Slavery is a multi-billion dollar enterprise circulating the world, with one billion of those dollars generating in the United States. Modern day slave trading, called “human trafficking,” was the focus of a speech given last Thursday by Assistant U.S. Attorney Krishna Patel.
Prior to the speech, audience members viewed the movie The Day my God Died about girls kidnapped from Nepal and taken to Bombay to be sold and sexually abused. Co-sponsoring the event was the Amnesty International Law Student Group, the Asian Pacific American Law Student Association and the Catholic Law Society.
Patel, who speaks often on this topic, continues to experience the extreme lack of consciousness concerning human trafficking within society.
“One of the facts that I am most surprised about when I speak on this topic is that people are: one, surprised to hear that human trafficking is occurring at all, and two, that it is happening in the United States,” said Patel.
Women and children as young as eight years old are often tricked into coming to America for a better life but are forced into prostitution by their captors.
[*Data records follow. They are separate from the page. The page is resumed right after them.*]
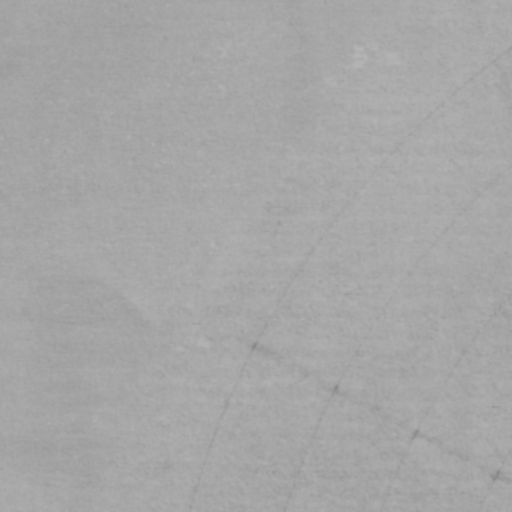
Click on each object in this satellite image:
road: (494, 43)
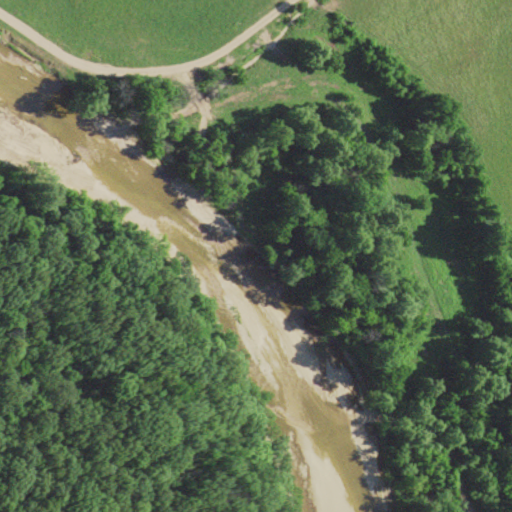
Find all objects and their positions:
road: (152, 75)
river: (225, 291)
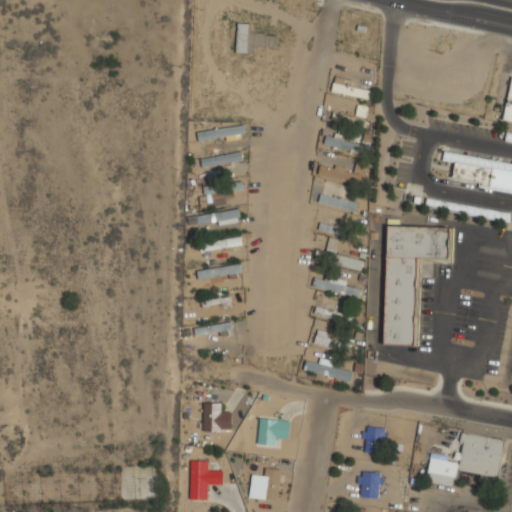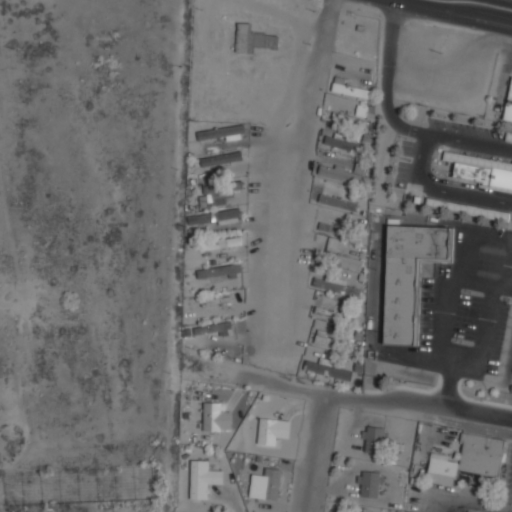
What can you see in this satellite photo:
road: (466, 11)
building: (241, 37)
building: (252, 38)
building: (263, 41)
road: (390, 67)
building: (349, 88)
building: (351, 90)
building: (509, 103)
building: (509, 105)
building: (349, 119)
building: (351, 121)
building: (220, 131)
road: (414, 131)
building: (227, 136)
building: (509, 136)
building: (342, 142)
building: (343, 144)
building: (221, 158)
building: (221, 158)
building: (481, 170)
building: (482, 171)
building: (341, 174)
building: (342, 175)
building: (222, 187)
road: (287, 188)
building: (218, 193)
road: (497, 199)
building: (337, 202)
building: (337, 202)
building: (450, 206)
building: (217, 216)
building: (220, 217)
building: (334, 228)
road: (468, 236)
building: (220, 243)
building: (220, 243)
building: (336, 256)
building: (338, 259)
building: (218, 270)
building: (218, 271)
building: (409, 276)
building: (409, 277)
building: (334, 285)
building: (336, 286)
building: (215, 301)
building: (217, 303)
building: (333, 313)
building: (332, 314)
building: (212, 328)
building: (213, 328)
building: (327, 336)
building: (332, 342)
building: (327, 369)
building: (328, 370)
road: (348, 399)
building: (212, 416)
building: (215, 417)
building: (272, 430)
building: (273, 430)
building: (375, 439)
building: (376, 439)
road: (308, 453)
building: (467, 459)
building: (470, 459)
building: (202, 479)
building: (202, 479)
building: (265, 484)
building: (271, 484)
building: (369, 484)
building: (370, 484)
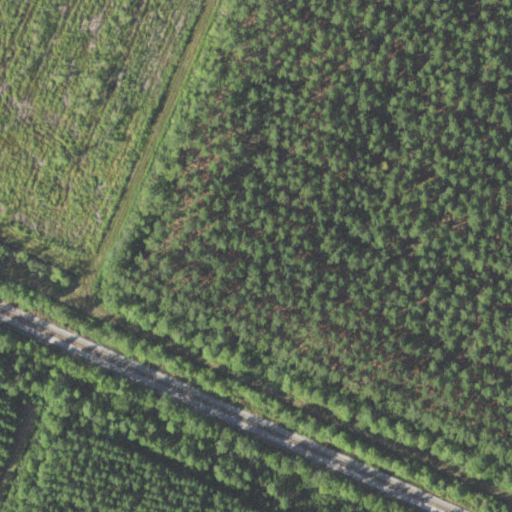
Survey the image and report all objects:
railway: (230, 408)
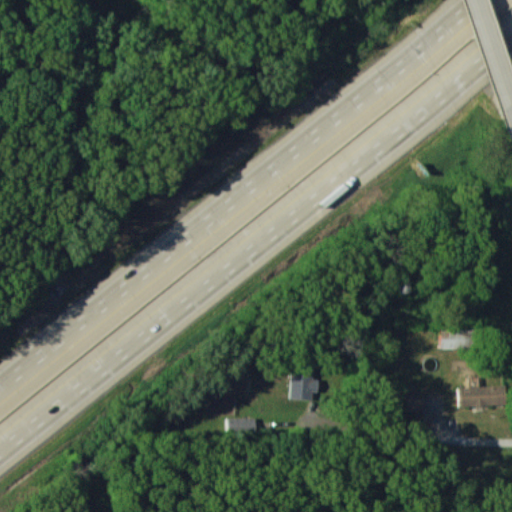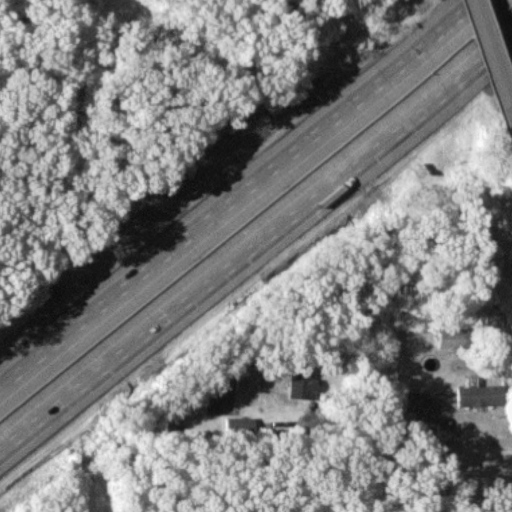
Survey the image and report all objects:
road: (496, 48)
road: (242, 193)
road: (256, 247)
building: (451, 337)
building: (302, 381)
building: (480, 395)
building: (414, 401)
building: (240, 425)
road: (379, 430)
road: (459, 439)
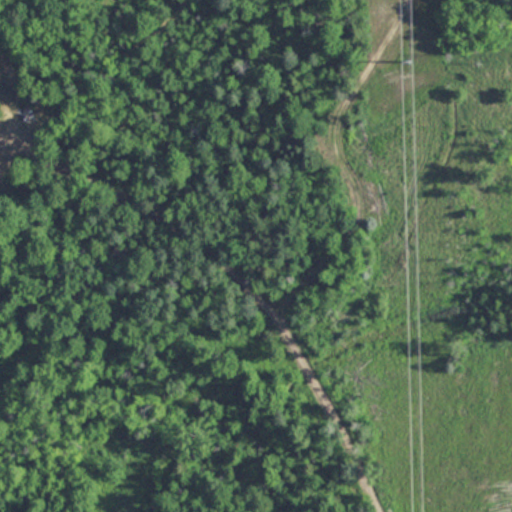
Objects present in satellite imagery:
power tower: (407, 63)
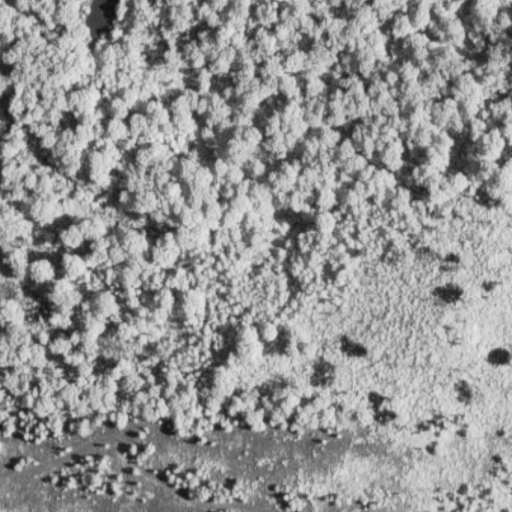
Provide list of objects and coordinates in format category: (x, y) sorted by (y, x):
road: (117, 500)
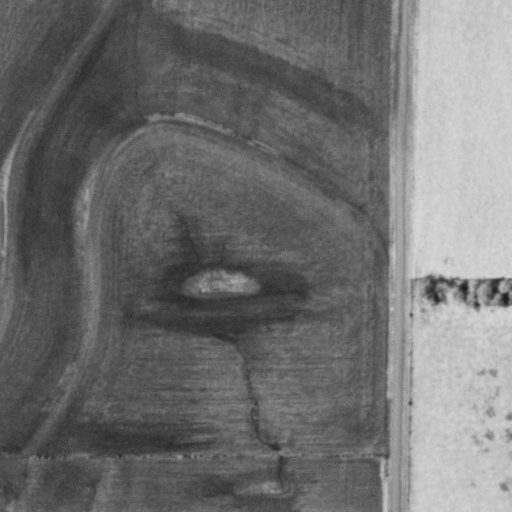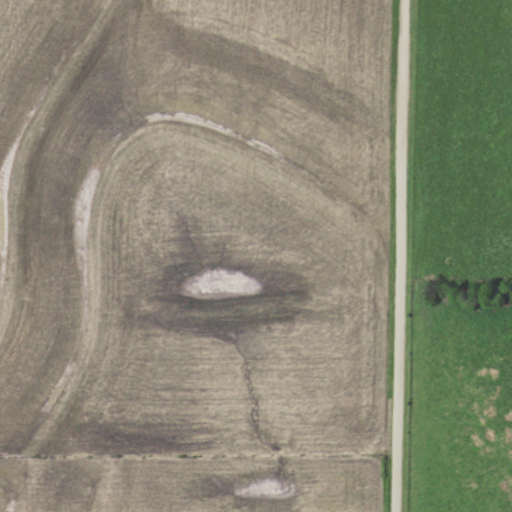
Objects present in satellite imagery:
road: (409, 256)
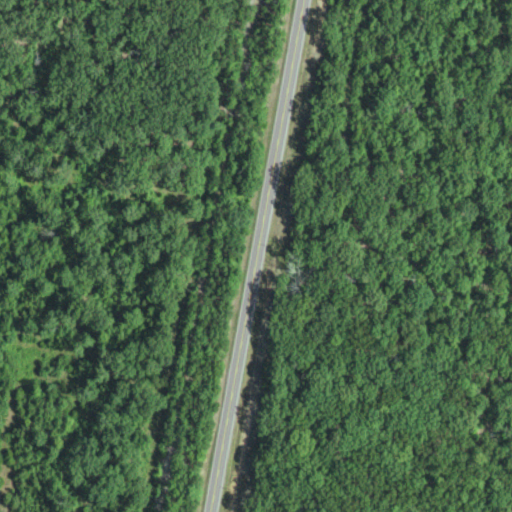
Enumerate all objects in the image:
road: (356, 160)
road: (213, 256)
road: (259, 256)
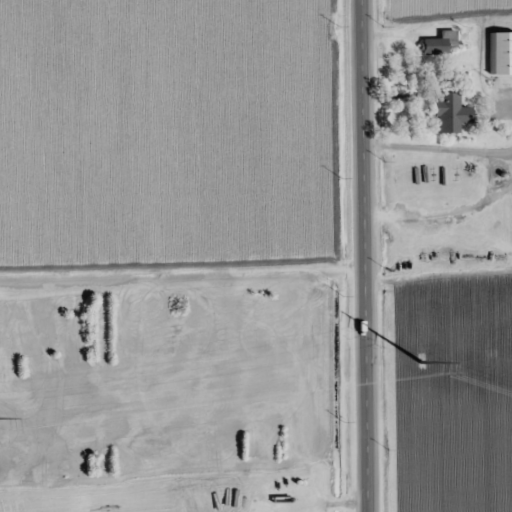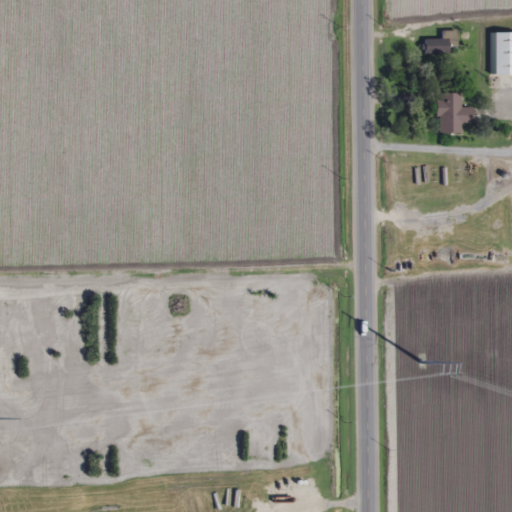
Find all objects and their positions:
building: (442, 44)
building: (450, 113)
road: (363, 256)
power tower: (422, 359)
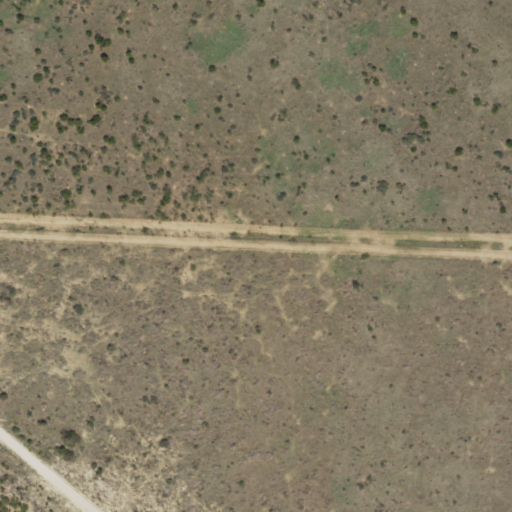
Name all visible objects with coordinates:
road: (46, 473)
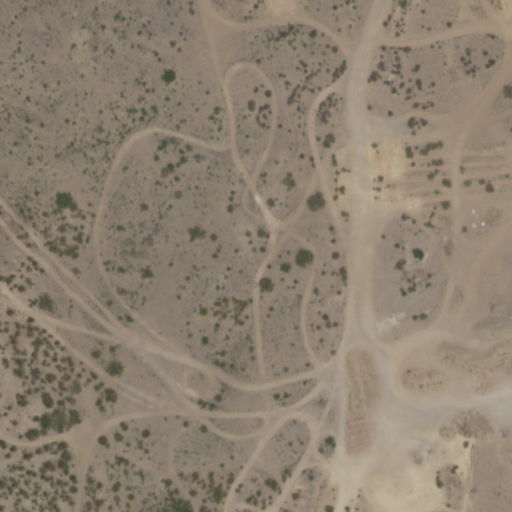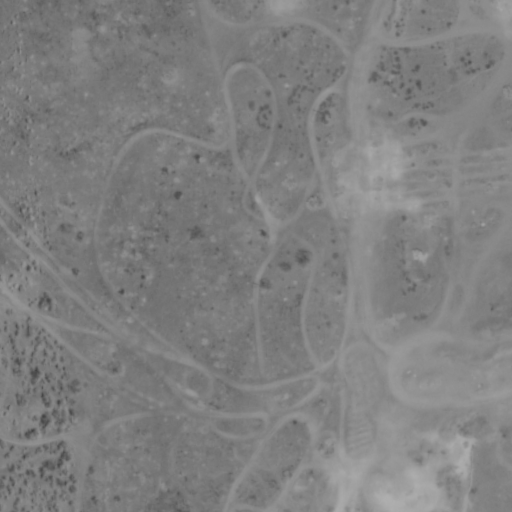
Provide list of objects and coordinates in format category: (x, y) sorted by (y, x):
road: (345, 252)
road: (107, 450)
road: (78, 476)
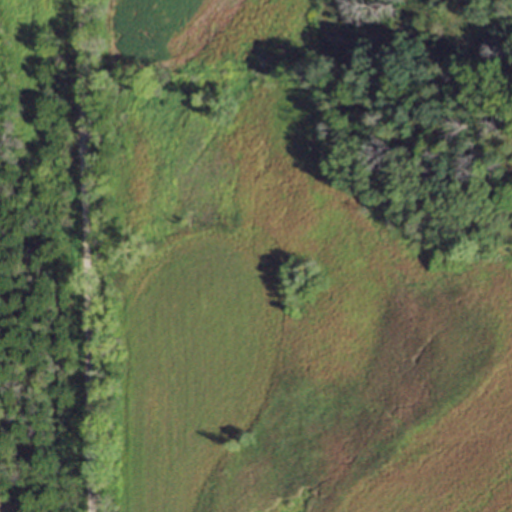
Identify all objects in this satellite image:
road: (88, 255)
Brutal physical and mental torture such as beatings, starvation, rape, and threats on the captive’s family are the consequences of refusal to work.
For some students, viewing the movie and learning the truth about this topic was extremely demoralizing.
“It was devastating and I hope that somehow this trade can be put to an end,” said TJ Centanni, a freshman undecided business major.
Third-year law student Brian King, who interned last summer at the U.S. Attorney’s office, helped organize the event.
“Since my time here in law school the reason I’m becoming more concerned with [global issues] is I’ve learned the world is a little bit bigger than the United States, my concerns have broadened and I hope that if people came to tonight’s discussion then their awareness would broaden, too,” King said.
In an effort to combat the human trafficking situation, the Federal Government passed the Trafficking Victims Protection Act in 2000. This created a new type of Visa known as the T-Visa which is available to victims of sexual trafficking, allowing them to live in the U.S. for three years and then apply for permanent status.
“Human trafficking has become second to, if not surpassing, the drug market in revenue and involvement,” Patel said. “Public awareness is the first step to ending these horrible human rights violations.”